*TAREFAS A CUMPRIR*
[1] Segundo o texto extraído, de que povo herdamos os termos "vida privada" e "ação pública"?
[2] Retorne cada linha de dados em que aparece a palavra "sphygmomanometer", levando em conta maiúsculas e minúsculas.

*TEXTO EXTRAÍDO*
-----

A militância lingüística
de Gládstone
Chaves de Melo, meu avô

Luísa Chaves de Melo (UERJ)

 

Fui convidada a participar deste Congresso para contar como era o meu avô, Gládstone Chaves de Melo, em família. Não preciso afirmar a grande felicidade ao saber dessa homenagem póstuma, nem a grande honra de ser eu uma espécie de representante de nossa grande família neste evento. Respondendo ao convite feito, vou, aqui, descrever alguns momentos de nossa vida privada. Vida essa que, conforme aprendi com vovô, recebe tal nome por estar subtraída da ação pública, essa sim, digna de louvor para os gregos, dos quais herdamos esses dois termos. Quando, portanto, poderiam eles imaginar que algum dia haveria essa inversão: o privado ser tão importante quanto a atuação pública, por revelar algo a mais sobre o gênio de cidadãos notáveis, sejam eles políticos, pensadores ou figuras da mídia?

-----

*LINHAS DE DADOS*
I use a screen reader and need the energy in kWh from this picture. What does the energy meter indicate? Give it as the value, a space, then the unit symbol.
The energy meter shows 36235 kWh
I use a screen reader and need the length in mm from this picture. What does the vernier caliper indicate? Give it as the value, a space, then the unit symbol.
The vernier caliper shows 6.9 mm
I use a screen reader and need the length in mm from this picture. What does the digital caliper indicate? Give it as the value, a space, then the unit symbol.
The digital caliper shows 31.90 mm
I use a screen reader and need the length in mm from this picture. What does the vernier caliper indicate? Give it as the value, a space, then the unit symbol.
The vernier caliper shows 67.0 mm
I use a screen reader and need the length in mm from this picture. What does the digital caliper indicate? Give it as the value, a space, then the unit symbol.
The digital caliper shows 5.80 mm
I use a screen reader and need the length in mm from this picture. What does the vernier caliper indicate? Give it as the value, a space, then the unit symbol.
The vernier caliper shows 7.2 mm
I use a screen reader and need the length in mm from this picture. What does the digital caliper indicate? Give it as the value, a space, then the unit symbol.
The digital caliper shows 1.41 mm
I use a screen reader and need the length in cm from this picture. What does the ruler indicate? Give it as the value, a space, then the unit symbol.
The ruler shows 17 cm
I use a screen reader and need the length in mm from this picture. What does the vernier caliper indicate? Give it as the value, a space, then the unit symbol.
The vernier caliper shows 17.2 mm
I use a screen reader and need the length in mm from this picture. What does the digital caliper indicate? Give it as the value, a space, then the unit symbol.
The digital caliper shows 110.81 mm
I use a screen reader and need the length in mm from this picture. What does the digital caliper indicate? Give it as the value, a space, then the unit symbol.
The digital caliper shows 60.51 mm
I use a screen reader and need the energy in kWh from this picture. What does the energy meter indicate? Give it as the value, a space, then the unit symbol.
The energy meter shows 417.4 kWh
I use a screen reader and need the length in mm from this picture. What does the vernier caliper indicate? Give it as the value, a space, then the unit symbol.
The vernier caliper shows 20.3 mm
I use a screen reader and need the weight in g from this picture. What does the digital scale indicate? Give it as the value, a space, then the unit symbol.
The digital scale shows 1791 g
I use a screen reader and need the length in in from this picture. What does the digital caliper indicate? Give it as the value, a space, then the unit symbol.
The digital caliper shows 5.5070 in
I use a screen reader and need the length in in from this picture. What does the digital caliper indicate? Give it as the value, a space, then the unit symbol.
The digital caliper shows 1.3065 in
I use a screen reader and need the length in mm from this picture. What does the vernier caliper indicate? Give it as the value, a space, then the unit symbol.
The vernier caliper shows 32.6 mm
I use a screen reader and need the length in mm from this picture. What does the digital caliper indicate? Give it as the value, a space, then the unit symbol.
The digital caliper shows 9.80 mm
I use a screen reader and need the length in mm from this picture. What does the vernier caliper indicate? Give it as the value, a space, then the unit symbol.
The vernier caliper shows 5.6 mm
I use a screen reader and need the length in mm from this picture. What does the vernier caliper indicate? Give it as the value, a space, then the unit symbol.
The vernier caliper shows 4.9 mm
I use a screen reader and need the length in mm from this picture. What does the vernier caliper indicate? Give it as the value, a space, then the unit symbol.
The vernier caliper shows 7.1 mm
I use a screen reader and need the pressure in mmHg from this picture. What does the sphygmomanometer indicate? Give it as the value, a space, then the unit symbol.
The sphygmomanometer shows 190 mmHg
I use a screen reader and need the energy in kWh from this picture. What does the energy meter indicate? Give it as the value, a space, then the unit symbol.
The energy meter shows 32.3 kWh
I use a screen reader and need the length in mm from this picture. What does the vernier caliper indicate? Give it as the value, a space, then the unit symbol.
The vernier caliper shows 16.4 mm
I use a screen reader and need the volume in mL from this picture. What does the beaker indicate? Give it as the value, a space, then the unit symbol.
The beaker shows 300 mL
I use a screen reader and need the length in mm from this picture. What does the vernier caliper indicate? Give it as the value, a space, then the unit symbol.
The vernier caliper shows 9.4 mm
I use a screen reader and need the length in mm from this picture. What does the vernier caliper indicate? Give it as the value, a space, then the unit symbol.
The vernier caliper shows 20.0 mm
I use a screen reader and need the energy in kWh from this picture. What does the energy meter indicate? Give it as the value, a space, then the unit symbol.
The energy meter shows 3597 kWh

-----

*CONJUNTO DE SOLUÇÕES*
[1] Dos gregos.

[2]
I use a screen reader and need the pressure in mmHg from this picture. What does the sphygmomanometer indicate? Give it as the value, a space, then the unit symbol.
The sphygmomanometer shows 190 mmHg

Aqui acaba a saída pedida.